**Aim of the task**. All lines in the records below that hold "gift" are to be shown.

**Stored data**.
"""

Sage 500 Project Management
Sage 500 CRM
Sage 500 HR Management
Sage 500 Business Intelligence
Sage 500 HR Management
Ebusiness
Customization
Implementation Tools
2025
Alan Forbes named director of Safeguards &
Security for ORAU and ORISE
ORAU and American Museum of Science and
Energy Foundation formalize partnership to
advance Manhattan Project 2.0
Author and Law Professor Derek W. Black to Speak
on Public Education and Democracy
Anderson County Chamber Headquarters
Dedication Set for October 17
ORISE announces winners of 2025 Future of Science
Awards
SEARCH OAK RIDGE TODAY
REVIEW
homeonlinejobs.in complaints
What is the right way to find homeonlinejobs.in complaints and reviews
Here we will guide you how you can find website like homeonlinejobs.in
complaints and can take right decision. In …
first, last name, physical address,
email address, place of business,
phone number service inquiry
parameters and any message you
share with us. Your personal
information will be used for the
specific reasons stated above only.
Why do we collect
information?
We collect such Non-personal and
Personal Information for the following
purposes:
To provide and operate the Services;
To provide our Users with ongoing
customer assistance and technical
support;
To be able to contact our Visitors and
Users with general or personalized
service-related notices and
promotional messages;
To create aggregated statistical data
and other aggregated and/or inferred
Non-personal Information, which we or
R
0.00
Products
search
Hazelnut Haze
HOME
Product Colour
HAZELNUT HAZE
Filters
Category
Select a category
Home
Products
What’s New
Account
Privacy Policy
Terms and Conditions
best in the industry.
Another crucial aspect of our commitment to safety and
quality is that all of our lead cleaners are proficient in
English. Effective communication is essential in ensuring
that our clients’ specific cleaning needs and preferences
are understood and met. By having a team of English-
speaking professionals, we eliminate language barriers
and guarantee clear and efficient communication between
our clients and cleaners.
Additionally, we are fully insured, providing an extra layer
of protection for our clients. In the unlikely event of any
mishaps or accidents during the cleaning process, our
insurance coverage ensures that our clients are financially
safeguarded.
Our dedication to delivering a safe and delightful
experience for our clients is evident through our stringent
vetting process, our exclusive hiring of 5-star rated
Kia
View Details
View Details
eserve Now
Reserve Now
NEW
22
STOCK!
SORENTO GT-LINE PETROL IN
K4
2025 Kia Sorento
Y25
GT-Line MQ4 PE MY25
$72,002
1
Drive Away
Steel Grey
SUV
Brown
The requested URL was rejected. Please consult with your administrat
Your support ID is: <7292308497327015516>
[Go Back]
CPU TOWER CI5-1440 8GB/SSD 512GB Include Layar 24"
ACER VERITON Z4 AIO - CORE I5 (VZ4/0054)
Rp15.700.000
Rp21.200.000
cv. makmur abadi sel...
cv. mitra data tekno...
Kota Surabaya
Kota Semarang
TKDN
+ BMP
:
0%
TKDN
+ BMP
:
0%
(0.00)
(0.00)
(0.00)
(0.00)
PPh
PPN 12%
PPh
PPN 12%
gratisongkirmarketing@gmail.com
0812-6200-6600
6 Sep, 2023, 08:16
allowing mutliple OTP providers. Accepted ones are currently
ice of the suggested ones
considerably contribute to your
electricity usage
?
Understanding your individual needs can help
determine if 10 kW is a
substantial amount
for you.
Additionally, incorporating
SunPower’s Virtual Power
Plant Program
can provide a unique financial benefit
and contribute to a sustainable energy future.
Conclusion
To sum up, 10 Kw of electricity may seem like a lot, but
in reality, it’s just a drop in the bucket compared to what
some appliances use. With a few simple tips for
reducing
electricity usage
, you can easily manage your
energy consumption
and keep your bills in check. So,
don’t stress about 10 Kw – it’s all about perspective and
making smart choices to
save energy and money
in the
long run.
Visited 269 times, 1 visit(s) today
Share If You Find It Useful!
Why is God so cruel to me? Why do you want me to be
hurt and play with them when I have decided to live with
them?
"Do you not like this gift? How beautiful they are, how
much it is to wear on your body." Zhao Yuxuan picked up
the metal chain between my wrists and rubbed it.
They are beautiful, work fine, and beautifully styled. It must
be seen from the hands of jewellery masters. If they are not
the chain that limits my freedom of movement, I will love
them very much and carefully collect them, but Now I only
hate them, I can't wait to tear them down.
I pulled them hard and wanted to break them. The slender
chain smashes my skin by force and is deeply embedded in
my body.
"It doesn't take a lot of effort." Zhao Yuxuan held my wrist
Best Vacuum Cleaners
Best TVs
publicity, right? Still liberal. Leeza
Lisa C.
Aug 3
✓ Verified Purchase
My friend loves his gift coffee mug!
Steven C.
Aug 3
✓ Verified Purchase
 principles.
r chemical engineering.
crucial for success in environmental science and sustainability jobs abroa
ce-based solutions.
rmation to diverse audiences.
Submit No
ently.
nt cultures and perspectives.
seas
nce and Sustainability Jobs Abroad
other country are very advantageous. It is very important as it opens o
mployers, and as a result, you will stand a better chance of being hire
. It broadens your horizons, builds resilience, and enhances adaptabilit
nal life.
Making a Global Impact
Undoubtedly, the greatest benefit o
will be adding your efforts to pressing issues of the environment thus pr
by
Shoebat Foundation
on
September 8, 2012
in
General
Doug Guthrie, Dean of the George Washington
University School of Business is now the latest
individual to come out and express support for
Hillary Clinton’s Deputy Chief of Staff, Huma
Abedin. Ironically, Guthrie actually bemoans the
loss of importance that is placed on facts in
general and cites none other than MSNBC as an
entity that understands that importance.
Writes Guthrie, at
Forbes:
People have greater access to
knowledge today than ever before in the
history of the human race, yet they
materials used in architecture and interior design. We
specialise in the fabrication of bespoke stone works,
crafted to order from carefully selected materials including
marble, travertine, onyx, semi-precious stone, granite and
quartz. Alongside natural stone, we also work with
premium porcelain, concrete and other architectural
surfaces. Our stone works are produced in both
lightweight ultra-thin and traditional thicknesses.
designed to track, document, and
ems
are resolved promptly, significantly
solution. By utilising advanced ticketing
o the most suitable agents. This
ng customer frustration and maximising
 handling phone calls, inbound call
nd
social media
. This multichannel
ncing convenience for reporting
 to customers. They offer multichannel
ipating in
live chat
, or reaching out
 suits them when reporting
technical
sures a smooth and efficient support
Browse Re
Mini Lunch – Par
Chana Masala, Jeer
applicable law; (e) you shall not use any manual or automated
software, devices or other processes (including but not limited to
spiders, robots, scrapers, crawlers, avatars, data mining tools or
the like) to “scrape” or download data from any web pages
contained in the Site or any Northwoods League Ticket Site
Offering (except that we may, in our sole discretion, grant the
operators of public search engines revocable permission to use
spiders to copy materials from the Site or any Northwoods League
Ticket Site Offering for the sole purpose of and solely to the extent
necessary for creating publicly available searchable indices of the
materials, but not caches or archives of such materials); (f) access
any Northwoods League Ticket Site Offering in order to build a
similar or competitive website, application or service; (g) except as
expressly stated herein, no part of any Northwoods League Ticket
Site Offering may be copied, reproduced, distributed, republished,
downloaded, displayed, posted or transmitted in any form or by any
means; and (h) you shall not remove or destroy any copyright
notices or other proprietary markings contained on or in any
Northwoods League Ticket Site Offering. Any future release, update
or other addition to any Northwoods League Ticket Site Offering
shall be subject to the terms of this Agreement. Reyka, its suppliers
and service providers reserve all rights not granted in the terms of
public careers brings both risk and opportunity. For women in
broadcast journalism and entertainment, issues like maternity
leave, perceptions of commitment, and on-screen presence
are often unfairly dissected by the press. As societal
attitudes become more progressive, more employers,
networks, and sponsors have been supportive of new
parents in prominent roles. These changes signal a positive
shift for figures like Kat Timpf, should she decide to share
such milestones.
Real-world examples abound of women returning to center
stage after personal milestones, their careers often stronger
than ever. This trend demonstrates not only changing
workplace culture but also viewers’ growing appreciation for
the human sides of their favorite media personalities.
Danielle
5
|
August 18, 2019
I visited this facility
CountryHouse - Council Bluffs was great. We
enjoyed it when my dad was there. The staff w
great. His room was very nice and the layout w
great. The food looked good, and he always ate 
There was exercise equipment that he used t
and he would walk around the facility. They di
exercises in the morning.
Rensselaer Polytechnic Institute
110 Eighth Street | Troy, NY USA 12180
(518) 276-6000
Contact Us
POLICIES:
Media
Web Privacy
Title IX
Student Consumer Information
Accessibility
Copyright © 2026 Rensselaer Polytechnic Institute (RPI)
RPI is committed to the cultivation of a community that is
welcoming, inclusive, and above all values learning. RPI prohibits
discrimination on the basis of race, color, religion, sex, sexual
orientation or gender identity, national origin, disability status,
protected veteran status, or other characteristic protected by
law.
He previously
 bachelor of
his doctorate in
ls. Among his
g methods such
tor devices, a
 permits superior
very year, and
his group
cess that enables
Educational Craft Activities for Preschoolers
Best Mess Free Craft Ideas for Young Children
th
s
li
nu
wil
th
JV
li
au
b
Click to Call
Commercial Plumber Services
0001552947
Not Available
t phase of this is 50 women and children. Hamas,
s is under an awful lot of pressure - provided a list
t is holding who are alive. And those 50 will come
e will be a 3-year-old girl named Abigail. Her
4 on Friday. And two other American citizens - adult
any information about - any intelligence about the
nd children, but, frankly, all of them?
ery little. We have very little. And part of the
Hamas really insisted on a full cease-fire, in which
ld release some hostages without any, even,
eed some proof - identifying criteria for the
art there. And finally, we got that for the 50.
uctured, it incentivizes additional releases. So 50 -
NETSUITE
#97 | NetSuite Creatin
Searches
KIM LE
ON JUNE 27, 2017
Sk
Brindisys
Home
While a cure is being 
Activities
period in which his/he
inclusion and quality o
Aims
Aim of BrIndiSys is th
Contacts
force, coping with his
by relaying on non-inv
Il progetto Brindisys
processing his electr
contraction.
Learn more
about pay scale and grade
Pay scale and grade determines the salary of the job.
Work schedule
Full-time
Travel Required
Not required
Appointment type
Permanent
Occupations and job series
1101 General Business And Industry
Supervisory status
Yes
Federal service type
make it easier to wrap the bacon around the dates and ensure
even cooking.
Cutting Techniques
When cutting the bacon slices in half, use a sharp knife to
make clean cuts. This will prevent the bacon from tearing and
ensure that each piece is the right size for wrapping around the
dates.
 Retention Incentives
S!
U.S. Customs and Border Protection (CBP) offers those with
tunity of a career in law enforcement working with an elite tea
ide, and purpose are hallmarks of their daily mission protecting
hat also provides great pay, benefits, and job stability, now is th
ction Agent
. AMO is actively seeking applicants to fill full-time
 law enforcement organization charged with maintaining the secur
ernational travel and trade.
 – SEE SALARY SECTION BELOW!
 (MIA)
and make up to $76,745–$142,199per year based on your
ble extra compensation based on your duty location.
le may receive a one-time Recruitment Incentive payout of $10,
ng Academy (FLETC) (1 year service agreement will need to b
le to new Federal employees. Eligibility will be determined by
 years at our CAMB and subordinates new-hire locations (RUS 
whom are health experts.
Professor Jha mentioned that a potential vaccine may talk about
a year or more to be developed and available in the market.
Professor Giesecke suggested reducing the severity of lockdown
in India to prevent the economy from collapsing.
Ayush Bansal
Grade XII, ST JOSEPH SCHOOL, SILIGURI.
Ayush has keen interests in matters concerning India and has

"""

**Answer to this task**.
"Do you not like this gift? How beautiful they are, how
My friend loves his gift coffee mug!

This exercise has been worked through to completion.